◆ Tasks and exercises ◆
(a) In the text about heavy music, who turned out to be the singer of Goatsnake?
(b) Repeat everything in the music discussion from "Goatsnake. About four" down to "of Wool. Yeah.".
(c) Pick up the discussion of rock and metal bands at the point where it stops, and keep writing.

◆ Text under study ◆
Goatsnake. About four years ago someone was playing me a load of new stuff they'd got, and there was this band called Goatsnake, the music was the sort of very heavy blues-rock stuff that gets so low and farty it turns sort of doom-related and I thought, this is pretty good, and then the singer started up with an unusually clear and piercing voice for this style of music and I went "hang on..." and dived for the CD cover and it is that very Pete Stahl of Wool. Yeah.
Melvins is good. I hear they can be hit and miss live in the same way as the albums can be, but when I've seen them live they've been excellent and by sticking to the better-known ones I've mostly avoided the duff albums too. Except I bought Joe Preston. But yeah, the drummer in particular is one of my favourite. I recently saw an excellent female-fronted doom band from San Francisco called Acid King, they were amazing, and it turns out that the frontwoman is Dale Crover's missus which made pleasing sense.
no subject
Date: 2006-02-22 04:07 am (UTC)Organ, eh? I'll have to take a look for that. Occasionally someone will point me to some article at Blabbermouth and I'll then maybe scroll around the recent news; but I never bother going back for more. I really like rock and metal, but not exclusively, and all the 'Dio's second drummer forms new band with Rainbow's third bassist SHOCK NEWS' stuff is kind of boring.

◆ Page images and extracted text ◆
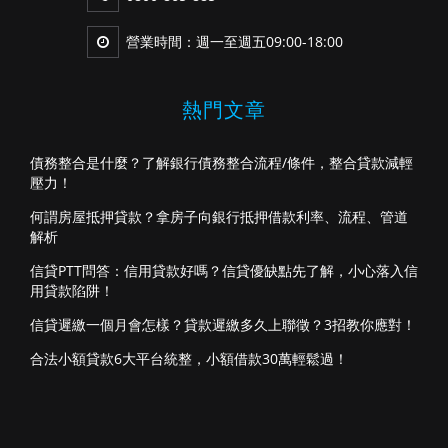
營業時間：週一至週五09:00-18:00
熱門文章
債務整合是什麼？了解銀行債務整合流程/條件，整合貸款減輕
壓力！
何謂房屋抵押貸款？拿房子向銀行抵押借款利率、流程、管道
解析
信貸PTT問答：信用貸款好嗎？信貸優缺點先了解，小心落入信
用貸款陷阱！
信貸遲繳一個月會怎樣？貸款遲繳多久上聯徵？3招教你應對！
合法小額貸款6大平台統整，小額借款30萬輕鬆過！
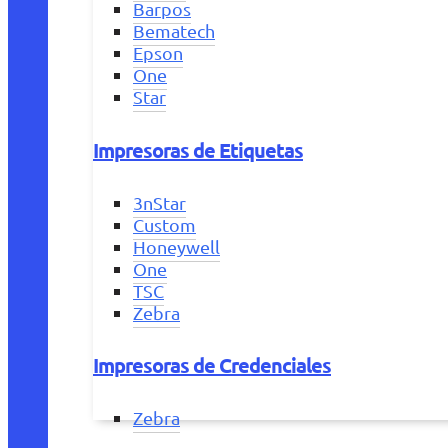
Barpos
Bematech
Epson
One
Star
Impresoras de Etiquetas
3nStar
Custom
Honeywell
One
TSC
Zebra
Impresoras de Credenciales
Zebra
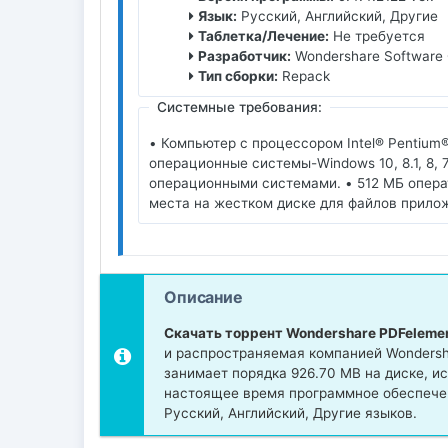
Язык:
Русский, Английский, Другие
Таблетка/Лечение:
Не требуется
Разработчик:
Wondershare Software C
Тип сборки:
Repack
Системные требования:
• Компьютер с процессором Intel® Pentiu
операционные системы-Windows 10, 8.1, 8, 
операционными системами. • 512 МБ операт
места на жестком диске для файлов прило
Описание
Скачать торрент Wondershare PDFeleme
и распространяемая компанией Wondersha
занимает порядка 926.70 MB на диске, и
настоящее время программное обеспечен
Русский, Английский, Другие языков.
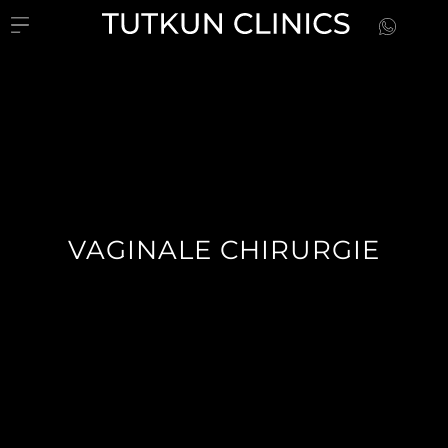
VAGINALE CHIRURGIE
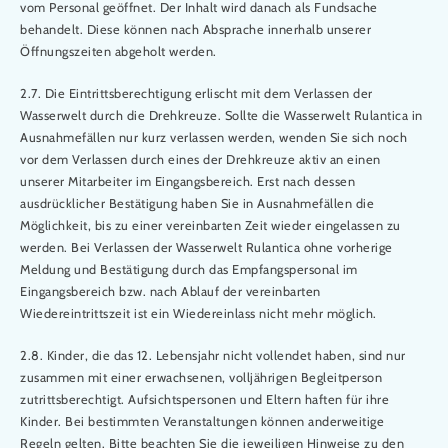
vom Personal geöffnet. Der Inhalt wird danach als Fundsache
behandelt. Diese können nach Absprache innerhalb unserer
Öffnungszeiten abgeholt werden.
2.7. Die Eintrittsberechtigung erlischt mit dem Verlassen der
Wasserwelt durch die Drehkreuze. Sollte die Wasserwelt Rulantica in
Ausnahmefällen nur kurz verlassen werden, wenden Sie sich noch
vor dem Verlassen durch eines der Drehkreuze aktiv an einen
unserer Mitarbeiter im Eingangsbereich. Erst nach dessen
ausdrücklicher Bestätigung haben Sie in Ausnahmefällen die
Möglichkeit, bis zu einer vereinbarten Zeit wieder eingelassen zu
werden. Bei Verlassen der Wasserwelt Rulantica ohne vorherige
Meldung und Bestätigung durch das Empfangspersonal im
Eingangsbereich bzw. nach Ablauf der vereinbarten
Wiedereintrittszeit ist ein Wiedereinlass nicht mehr möglich.
2.8. Kinder, die das 12. Lebensjahr nicht vollendet haben, sind nur
zusammen mit einer erwachsenen, volljährigen Begleitperson
zutrittsberechtigt. Aufsichtspersonen und Eltern haften für ihre
Kinder. Bei bestimmten Veranstaltungen können anderweitige
Regeln gelten. Bitte beachten Sie die jeweiligen Hinweise zu den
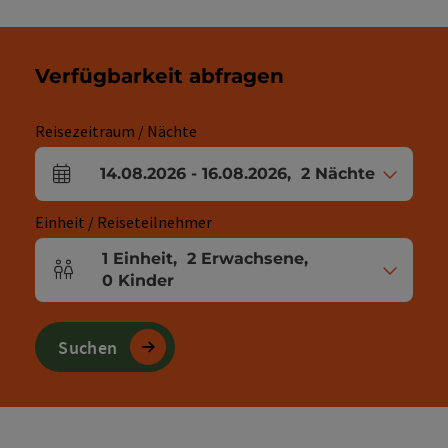
Verfügbarkeit abfragen
Reisezeitraum / Nächte
14.08.2026
-
16.08.2026
,
2
Nächte
An- und Abreisefelder
Einheit / Reiseteilnehmer
1
Einheit
,
2
Erwachsene
,
Einheitenanzahl und Personenfelder
0
Kinder
Suchen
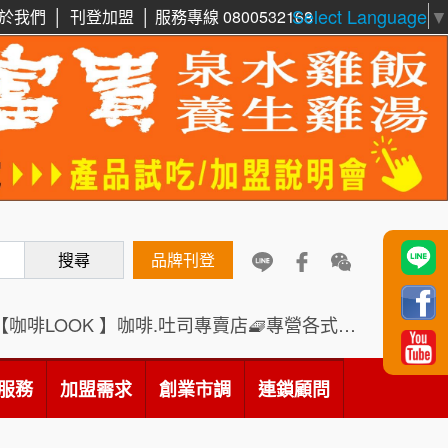
Select Language
▼
於我們
│
刊登加盟
│
服務專線 0800532168
搜尋
品牌刊登
【咖啡LOOK 】咖啡.吐司專賣店🧇專營各式創意法式吐司
服務
加盟需求
創業市調
連鎖顧問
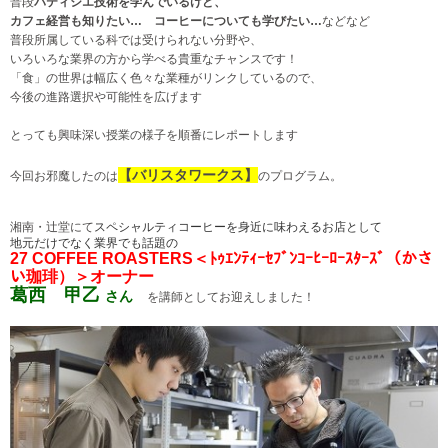
普段
パティシエ技術を学んでいるけど、
カフェ経営も知りたい…
コーヒーについても学びたい…
などなど
普段
所属している科では
受けられない
分野や、
いろいろな業界の方から学べる貴重なチャンスです！
「食」の世界は幅広く色々な業種がリンクしているので、
今後の進路選択や可能性を広げます
とっても興味深い授業の様子を順番にレポートします
【バリスタワークス】
今回お邪魔したのは
のプログラム。
湘南・辻堂にて
スペシャルティコーヒーを身近に味わえるお店として
地元だけでなく業界でも話題の
27 COFFEE ROASTERS＜ﾄｩｴﾝﾃｨｰｾﾌﾞﾝｺｰﾋｰﾛｰｽﾀｰｽﾞ（かさ
い珈琲）＞オーナー
葛西 甲乙
さん
を講師としてお迎えしました！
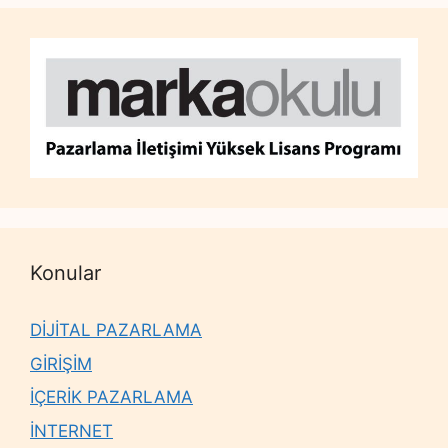
Konular
DİJİTAL PAZARLAMA
GİRİŞİM
İÇERİK PAZARLAMA
İNTERNET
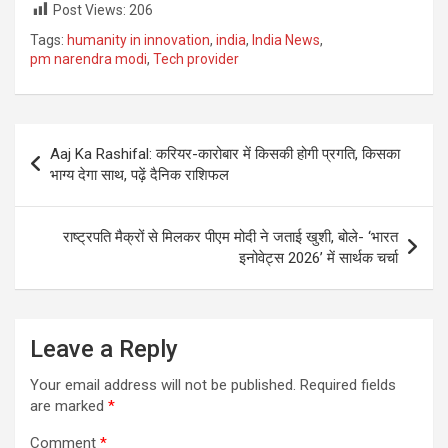
Post Views:
206
Tags:
humanity in innovation
,
india
,
India News
,
pm narendra modi
,
Tech provider
Post
Aaj Ka Rashifal: करियर-कारोबार में किसकी होगी प्रगति, किसका
navigation
भाग्य देगा साथ, पढ़ें दैनिक राशिफल
राष्ट्रपति मैक्रों से मिलकर पीएम मोदी ने जताई खुशी, बोले- ‘भारत
इनोवेट्स 2026’ में सार्थक चर्चा
Leave a Reply
Your email address will not be published.
Required fields
are marked
*
Comment
*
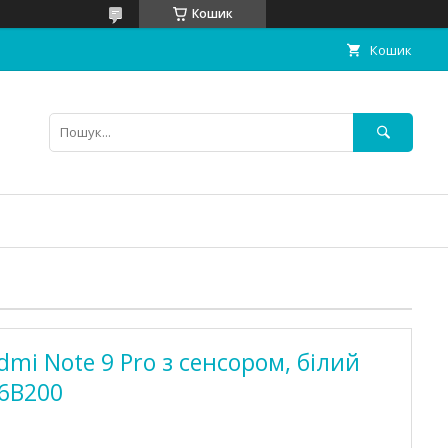
Кошик
Кошик
mi Note 9 Pro з сенсором, білий
J6B200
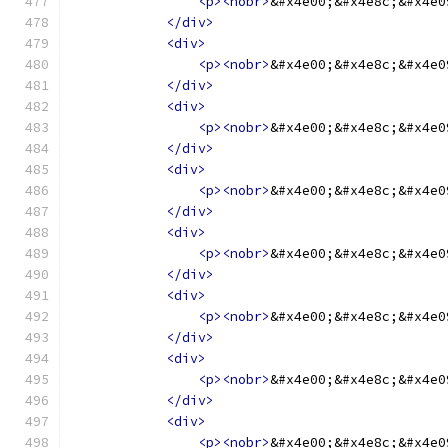
<p><nobr>
&#x4e00;&#x4e8c;&#x4e0
</div>
<div>
<p><nobr>
&#x4e00;&#x4e8c;&#x4e0
</div>
<div>
<p><nobr>
&#x4e00;&#x4e8c;&#x4e0
</div>
<div>
<p><nobr>
&#x4e00;&#x4e8c;&#x4e0
</div>
<div>
<p><nobr>
&#x4e00;&#x4e8c;&#x4e0
</div>
<div>
<p><nobr>
&#x4e00;&#x4e8c;&#x4e0
</div>
<div>
<p><nobr>
&#x4e00;&#x4e8c;&#x4e0
</div>
<div>
<p><nobr>
&#x4e00;&#x4e8c;&#x4e0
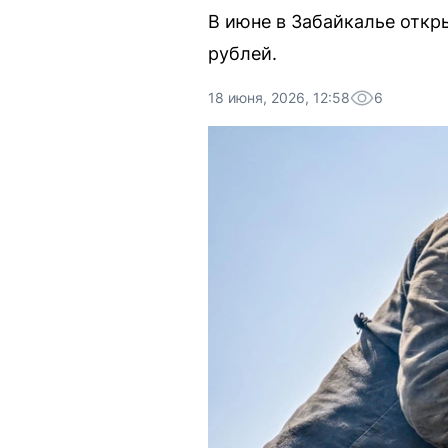
В июне в Забайкалье откр
рублей.
18 июня, 2026, 12:58
6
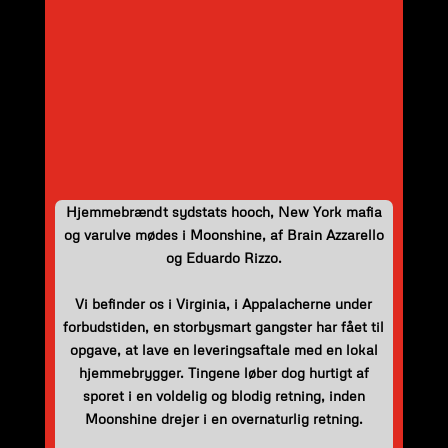
Hjemmebrændt sydstats hooch, New York mafia
og varulve mødes i Moonshine, af Brain Azzarello
og Eduardo Rizzo.
Vi befinder os i Virginia, i Appalacherne under
forbudstiden, en storbysmart gangster har fået til
opgave, at lave en leveringsaftale med en lokal
hjemmebrygger. Tingene løber dog hurtigt af
sporet i en voldelig og blodig retning, inden
Moonshine drejer i en overnaturlig retning.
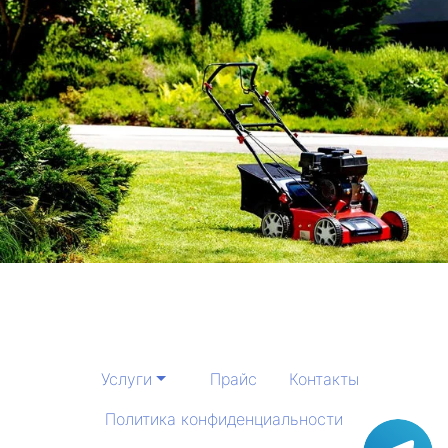
Услуги
Прайс
Контакты
Политика конфиденциальности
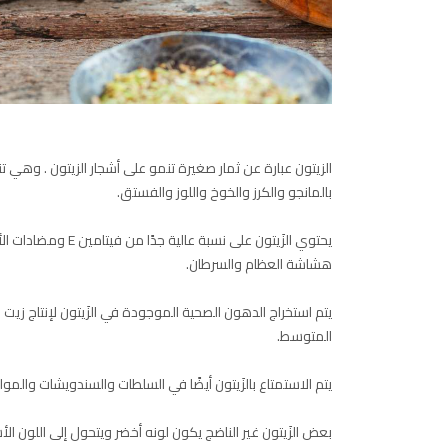
الزيتون عبارة عن ثمار صغيرة تنمو على أشجار الزيتون . وهي 
بالمانجو والكرز والخوخ واللوز والفستق.
يحتوي الزَيتون على
هشاشة العظام والسرطان.
يتم استخراج الدهون الصحية الموجودة في الزَيتون لإنتاج زيت ا
المتوسط.
يتم الاستمتاع بالزَيتون أيضًا في السلطات والسندويشات والمواد
بعض الزَيتون غير الناضج يكون لونه أخضر ويتحول إلى اللون ال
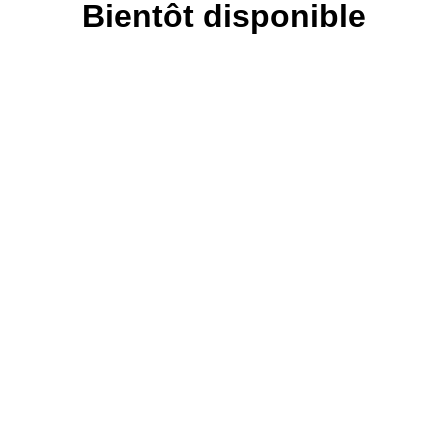
Bientôt disponible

◆ Answers for each item ◆
(a) Pete Stahl of Wool.

(b)
Goatsnake. About four years ago someone was playing me a load of new stuff they'd got, and there was this band called Goatsnake, the music was the sort of very heavy blues-rock stuff that gets so low and farty it turns sort of doom-related and I thought, this is pretty good, and then the singer started up with an unusually clear and piercing voice for this style of music and I went "hang on..." and dived for the CD cover and it is that very Pete Stahl of Wool. Yeah.

(c)
Huh to Goatsnake. It'd be interesting to hear Pete Stahl over some doom stuff. I've always liked his voice for what he did with Wool. It reminded me kind of Scott Weiland but more kick-ass.
Heh, I've not heard of Joe Preston,but I can well imagine it being bad. You particularly want to avoid Snivlem. I think their most popular album is Houdini, which has a good mix of the different stuff they've done, but they've done some far more doom-y stuff elsewhere. Gluey Porch Treatments is supposed to be a really good slow Black Sabbath-esque affair but I imagine it's way too hard to get. I think Electroretard (or something) is said to be among the best of their recent stuff.
I'll have to keep an eye out for Acid King. I've yet to hear any female-fronted doom. The Dale Crover connection is enough for me, even if only by marriage.